==== Text provided
Hypothesis Development

We formulate testable hypotheses by intersecting the aforementioned theoretical framework and institutional setting. The theoretical framework anchors on the fraud triangle, and suggests some of the roles potentially played by analysts. It was also discussed in that section how the existing literature, which focuses on the association between internal governance mechanisms and corporate fraud, yields mixed evidence. The institutional setting highlights factors associated with fraud among Chinese listed firms, and shows that existing empirical studies of China in this area focus more on the effect of internal corporate governance mechanisms. That section also discussed differences in the financial support received from the government by Chinese SOEs and NSOEs, which render the latter more accountable to outside investors.

There are two reasons why financial analyst coverage may contribute to the reduction of the opportunity factor in the fraud triangle. First, analysts have more expertise and experience than individual investors (Lang et al. 2004), allowing them to track firm performance, identify abnormal patterns (Yu 2008), offer early warnings, and even act as whistleblowers (Dyck et al. 2010) about value-destroying managerial misconduct to regulatory authorities and external equity investors. In other words, analysts can alleviate the information asymmetry between managers and investors, which in turn contributes to the reduction of the agency problem (Jensen and Meckling 1976). Second, analysts are considered as social arbiters, qualified to access a firm and its leadership (Wiesenfeld et al. 2008). Therefore, the information provided by analysts reduces, for the shareholders and boards of directors, the complexity and uncertainty associated with appraising managerial performance (Wiersema and Zhang 2011). Assessing managerial performance is difficult because it can be confounded by organizational and environmental factors beyond managerial control (Holmstrom 1982). Analysts can, therefore, essentially facilitate the internal governance mechanism, reducing the agency problem.

There are two reasons why financial analyst coverage may contribute to an increase in the incentives factor in the fraud triangle. First, since analysts have substantial influence over investor opinion and the share price (Givoly and Lakonishok 1979; Frankel et al. 2006), their forecasts place excessive pressure on managers to achieve short-term performance targets (Degeorge et al. 1999) so as to avoid a negative share price response. The pursuit of short-term targets may not necessarily benefit long-run firm value, and managers are more likely to manipulate financial statements when such targets are based on accounting numbers (Watts and Zimmerman 1986). Second, there can be a conflict of interests between analysts’ role as information intermediaries and the motives of the brokerage houses that employ them, since the latter have an underwriting relationship with the firms (Dechow et al. 2000). As such, analysts may be more likely to issue biased forecasts (Veit and Murphy 1996; Baker and Veit 1998; Cote and Goodstein 1999; Michaely and Womack 1999; Hong and Kubik 2003), which would reduce the quality of the information they provide to investors and essentially compromise their function as external monitors.
========
Prompt 1:
In the hypothesis development text, list every work cited in the paragraph that begins "There are two reasons why financial analyst coverage may contribute to the reduction of the opportunity factor," giving authors and year as they appear.
Prompt 2:
Write the next part of the hypothesis development text on financial analyst coverage and corporate fraud, starting after its last sentence.
None of the records are required for the work here.
==== Source data
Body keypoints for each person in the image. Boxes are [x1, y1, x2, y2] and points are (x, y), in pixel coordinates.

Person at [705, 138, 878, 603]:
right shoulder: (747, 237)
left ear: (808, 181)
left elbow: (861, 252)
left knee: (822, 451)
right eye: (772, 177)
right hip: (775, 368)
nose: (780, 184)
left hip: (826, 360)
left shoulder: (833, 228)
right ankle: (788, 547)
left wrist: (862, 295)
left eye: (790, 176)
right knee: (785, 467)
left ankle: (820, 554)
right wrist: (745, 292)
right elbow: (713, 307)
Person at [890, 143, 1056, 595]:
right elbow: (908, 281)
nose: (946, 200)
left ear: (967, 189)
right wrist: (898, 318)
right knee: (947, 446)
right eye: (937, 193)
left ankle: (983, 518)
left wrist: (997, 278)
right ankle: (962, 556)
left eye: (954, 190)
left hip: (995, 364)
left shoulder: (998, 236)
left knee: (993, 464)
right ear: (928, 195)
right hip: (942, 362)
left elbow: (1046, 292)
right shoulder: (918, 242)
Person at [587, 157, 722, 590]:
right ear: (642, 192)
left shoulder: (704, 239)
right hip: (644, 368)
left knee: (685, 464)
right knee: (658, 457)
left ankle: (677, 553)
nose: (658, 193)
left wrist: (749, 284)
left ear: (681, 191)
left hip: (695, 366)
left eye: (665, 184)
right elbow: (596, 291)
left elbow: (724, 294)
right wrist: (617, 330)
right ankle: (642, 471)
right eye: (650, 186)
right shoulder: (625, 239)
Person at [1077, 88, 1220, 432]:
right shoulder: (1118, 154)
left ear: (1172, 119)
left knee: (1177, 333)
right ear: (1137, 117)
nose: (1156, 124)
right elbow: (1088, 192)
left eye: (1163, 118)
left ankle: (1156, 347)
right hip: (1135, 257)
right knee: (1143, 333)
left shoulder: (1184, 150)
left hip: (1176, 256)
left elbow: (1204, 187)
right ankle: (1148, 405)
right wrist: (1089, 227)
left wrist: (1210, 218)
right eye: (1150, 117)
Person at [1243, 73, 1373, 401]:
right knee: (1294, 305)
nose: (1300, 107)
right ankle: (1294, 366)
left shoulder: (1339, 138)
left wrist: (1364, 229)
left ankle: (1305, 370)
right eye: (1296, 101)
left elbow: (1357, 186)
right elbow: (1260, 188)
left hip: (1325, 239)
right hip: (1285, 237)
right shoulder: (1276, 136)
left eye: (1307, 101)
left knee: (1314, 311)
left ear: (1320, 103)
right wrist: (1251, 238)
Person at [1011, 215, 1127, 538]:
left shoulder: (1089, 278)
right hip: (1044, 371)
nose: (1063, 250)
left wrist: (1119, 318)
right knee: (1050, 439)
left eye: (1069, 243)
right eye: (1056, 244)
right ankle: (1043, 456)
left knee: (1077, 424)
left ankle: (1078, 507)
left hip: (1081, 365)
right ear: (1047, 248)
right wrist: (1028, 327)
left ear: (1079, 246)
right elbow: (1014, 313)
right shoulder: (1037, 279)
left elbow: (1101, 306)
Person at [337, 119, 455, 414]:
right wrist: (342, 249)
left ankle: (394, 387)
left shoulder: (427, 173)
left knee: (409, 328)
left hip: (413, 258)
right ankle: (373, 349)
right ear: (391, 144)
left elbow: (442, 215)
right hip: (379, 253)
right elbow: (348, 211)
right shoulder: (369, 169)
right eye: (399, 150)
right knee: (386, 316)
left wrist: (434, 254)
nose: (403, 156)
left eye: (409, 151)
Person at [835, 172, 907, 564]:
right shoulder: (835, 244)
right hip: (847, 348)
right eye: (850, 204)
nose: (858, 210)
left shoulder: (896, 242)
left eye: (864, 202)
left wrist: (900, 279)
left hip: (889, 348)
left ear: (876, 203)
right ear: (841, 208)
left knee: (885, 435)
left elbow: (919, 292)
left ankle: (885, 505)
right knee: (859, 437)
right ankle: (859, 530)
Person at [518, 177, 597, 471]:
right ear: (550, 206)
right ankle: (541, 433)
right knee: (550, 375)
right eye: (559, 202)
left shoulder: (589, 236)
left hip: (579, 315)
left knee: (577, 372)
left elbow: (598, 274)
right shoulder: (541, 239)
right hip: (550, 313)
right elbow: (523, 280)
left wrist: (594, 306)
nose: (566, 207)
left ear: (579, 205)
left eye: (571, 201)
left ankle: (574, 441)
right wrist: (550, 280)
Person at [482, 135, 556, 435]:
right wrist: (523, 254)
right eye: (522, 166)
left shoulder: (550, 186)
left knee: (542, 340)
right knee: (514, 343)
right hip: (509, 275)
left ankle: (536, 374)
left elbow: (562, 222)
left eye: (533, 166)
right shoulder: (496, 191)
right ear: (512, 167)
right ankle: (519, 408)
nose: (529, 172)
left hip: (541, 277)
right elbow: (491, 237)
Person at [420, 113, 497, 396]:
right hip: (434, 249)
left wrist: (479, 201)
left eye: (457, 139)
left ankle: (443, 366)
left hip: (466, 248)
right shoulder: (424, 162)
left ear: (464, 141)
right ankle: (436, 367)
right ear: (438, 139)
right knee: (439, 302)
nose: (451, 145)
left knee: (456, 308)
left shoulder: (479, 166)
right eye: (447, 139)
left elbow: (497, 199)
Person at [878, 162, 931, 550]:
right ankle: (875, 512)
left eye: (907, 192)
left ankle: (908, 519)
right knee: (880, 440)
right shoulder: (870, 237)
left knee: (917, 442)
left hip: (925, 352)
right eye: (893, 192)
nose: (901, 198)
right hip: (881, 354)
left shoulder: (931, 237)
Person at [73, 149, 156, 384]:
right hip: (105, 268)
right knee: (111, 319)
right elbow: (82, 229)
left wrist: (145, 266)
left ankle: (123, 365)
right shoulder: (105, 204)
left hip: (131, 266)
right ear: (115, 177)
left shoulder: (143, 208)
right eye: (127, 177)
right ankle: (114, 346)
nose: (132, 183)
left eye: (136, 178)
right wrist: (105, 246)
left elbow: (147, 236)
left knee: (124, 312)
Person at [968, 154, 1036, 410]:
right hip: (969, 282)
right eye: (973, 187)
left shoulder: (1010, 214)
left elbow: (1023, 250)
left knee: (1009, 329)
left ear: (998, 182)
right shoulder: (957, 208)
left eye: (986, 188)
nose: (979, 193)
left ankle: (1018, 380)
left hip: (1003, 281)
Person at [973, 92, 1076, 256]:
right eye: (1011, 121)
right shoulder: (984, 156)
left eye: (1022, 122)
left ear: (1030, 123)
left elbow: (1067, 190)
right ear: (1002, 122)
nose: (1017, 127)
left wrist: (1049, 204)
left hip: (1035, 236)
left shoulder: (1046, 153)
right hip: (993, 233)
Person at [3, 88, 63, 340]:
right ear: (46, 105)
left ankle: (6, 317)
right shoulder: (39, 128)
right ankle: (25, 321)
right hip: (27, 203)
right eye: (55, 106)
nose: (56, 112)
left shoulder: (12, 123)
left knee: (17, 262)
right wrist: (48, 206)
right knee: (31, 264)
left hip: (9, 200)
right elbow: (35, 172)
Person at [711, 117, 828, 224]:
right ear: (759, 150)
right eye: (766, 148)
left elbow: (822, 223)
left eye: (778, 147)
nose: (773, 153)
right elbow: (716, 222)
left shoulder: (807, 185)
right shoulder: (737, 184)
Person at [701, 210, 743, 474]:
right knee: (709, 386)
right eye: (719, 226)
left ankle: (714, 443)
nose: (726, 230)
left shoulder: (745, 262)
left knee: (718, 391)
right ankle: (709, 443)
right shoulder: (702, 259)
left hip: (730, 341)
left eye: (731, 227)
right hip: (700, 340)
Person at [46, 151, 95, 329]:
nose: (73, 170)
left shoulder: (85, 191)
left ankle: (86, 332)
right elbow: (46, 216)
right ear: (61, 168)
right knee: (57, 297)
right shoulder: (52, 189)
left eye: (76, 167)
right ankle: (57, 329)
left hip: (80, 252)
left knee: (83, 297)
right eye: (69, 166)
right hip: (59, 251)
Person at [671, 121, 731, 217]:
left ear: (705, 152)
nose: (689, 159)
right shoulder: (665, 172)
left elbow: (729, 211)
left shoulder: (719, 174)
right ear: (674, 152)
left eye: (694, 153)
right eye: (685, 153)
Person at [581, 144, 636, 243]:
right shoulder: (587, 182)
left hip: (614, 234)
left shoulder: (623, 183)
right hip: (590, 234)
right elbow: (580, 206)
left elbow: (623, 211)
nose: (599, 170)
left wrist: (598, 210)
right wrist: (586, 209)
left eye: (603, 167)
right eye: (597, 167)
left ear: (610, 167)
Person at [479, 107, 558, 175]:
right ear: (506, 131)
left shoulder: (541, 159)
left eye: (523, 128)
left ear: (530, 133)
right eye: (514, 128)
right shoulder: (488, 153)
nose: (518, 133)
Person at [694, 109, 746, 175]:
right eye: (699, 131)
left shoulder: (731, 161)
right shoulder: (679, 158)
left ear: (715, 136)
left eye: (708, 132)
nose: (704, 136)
========
==== Source data
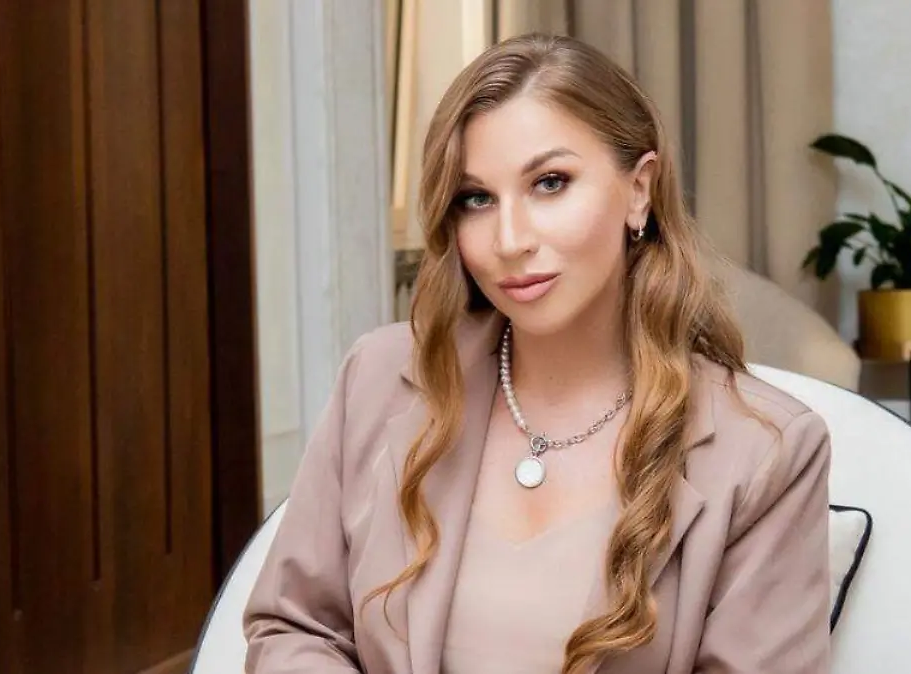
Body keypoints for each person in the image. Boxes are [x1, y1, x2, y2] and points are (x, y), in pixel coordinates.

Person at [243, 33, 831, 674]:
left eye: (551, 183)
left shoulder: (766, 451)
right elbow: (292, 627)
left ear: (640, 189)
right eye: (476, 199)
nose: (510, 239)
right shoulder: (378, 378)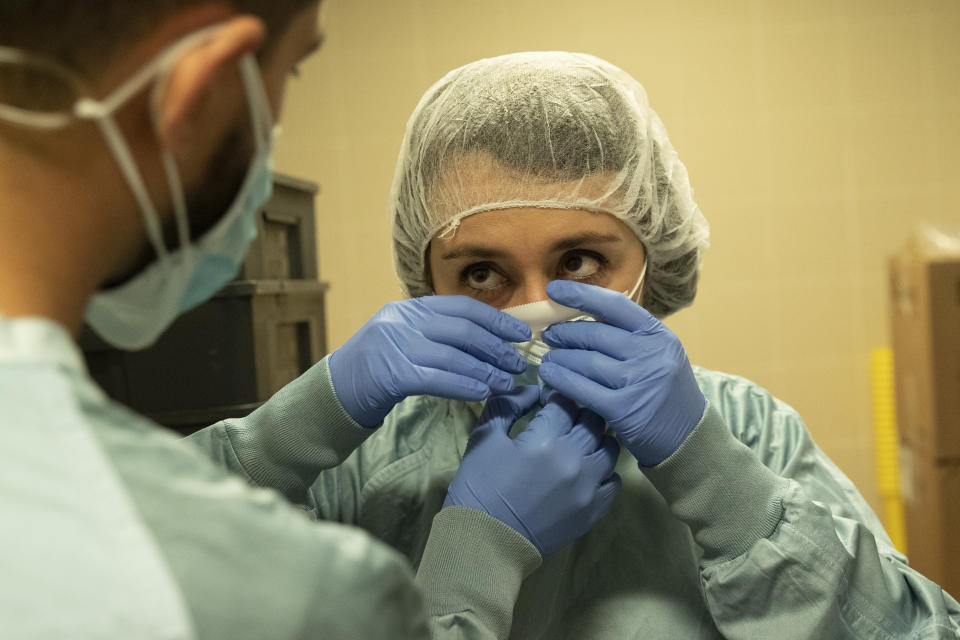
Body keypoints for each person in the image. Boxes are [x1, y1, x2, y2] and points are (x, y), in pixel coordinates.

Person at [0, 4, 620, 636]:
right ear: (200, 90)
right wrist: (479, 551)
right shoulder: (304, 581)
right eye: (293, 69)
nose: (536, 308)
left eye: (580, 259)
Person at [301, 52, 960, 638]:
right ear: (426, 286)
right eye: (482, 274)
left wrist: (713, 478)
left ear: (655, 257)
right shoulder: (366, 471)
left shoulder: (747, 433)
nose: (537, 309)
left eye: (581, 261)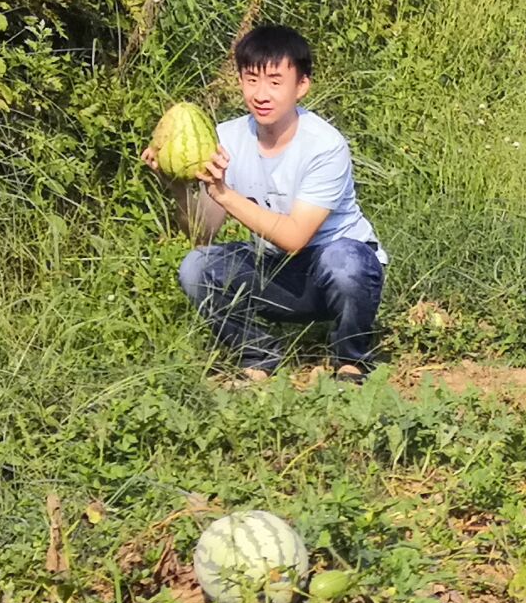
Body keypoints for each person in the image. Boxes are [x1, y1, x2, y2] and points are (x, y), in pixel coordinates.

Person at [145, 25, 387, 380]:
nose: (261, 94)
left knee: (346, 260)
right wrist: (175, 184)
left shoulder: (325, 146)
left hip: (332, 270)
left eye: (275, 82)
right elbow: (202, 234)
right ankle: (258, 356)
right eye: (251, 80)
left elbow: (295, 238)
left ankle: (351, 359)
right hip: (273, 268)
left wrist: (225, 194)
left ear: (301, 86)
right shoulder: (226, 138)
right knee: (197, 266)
========
==== Source data
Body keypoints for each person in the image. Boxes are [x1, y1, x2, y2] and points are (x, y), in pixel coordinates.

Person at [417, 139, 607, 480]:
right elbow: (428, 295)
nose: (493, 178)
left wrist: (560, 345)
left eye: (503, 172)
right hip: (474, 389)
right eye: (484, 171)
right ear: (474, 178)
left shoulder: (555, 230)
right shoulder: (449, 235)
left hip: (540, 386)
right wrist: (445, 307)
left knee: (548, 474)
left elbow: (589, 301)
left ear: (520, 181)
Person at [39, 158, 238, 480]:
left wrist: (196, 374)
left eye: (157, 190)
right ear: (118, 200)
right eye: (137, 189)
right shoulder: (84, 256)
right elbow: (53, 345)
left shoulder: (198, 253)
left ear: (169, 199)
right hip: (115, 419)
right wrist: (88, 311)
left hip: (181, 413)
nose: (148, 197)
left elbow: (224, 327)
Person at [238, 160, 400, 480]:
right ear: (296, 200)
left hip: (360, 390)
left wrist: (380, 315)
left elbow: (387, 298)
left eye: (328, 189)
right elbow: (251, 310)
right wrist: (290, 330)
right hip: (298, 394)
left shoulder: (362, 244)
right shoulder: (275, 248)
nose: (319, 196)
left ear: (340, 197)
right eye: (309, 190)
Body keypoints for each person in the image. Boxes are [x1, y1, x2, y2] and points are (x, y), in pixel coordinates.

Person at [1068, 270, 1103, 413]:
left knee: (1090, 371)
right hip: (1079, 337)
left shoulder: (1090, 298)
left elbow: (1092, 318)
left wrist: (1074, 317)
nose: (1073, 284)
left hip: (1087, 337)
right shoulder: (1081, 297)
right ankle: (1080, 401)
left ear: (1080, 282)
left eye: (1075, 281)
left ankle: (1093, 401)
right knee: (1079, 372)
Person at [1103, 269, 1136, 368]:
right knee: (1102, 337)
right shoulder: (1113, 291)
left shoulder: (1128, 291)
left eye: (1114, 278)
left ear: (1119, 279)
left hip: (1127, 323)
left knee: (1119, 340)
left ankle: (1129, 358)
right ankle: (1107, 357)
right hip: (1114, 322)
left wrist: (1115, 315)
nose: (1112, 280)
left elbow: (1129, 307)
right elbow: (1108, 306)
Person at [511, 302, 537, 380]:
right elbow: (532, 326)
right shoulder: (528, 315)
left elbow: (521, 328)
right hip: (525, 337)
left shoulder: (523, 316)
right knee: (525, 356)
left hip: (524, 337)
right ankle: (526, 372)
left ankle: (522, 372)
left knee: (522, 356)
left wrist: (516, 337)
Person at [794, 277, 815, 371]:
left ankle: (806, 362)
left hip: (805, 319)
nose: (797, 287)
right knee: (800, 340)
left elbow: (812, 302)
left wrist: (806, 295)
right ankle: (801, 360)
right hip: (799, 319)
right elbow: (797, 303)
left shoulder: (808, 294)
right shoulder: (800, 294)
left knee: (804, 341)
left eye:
========
Reply 1:
Lang et al. 2004; Yu 2008; Dyck et al. 2010; Jensen and Meckling 1976; Wiesenfeld et al. 2008; Wiersema and Zhang 2011; Holmstrom 1982

Reply 2:
Financial analyst coverage is also expected to influence the rationalization factor of the fraud triangle. Although this factor is often assumed to be associated with the character of the manager (Evans et al. 2001), rationalizing decisions as important as corporate fraud is also expected to be influenced by the perceived economic costs and benefits to the firm (Hannan et al. 2006; Tsang 2002), which in turn reflect on managerial performance. As a result of analysts’ influence on investor confidence and the cost of capital, firms with a greater demand for external funding supplied by the capital market are likely to be more concerned about analysts’ opinions and more sensitive to the influence of analyst coverage. On the one hand, if analyst coverage reduces the fraud opportunity, then we would expect this influence to be stronger among firms with a greater need for capital market funding, due to the reinforcement effect of managerial rationalization against such misconduct. Managers of such firms are more likely to be concerned about the cost of attempting fraud in anticipation of a possibly earlier and greater investor backlash facilitated by analysts’ whistleblowing. On the other hand, if analyst coverage increases the fraud incentive, then we would also expect the reinforcement effect of managerial rationalization to strengthen this effect more among firms with a greater reliance on capital market funding. Managers of such firms are more likely to be worried about the drawback of not attempting fraud, in anticipation of a negative share price response to the failure to meet short-term performance targets established by analyst forecasts.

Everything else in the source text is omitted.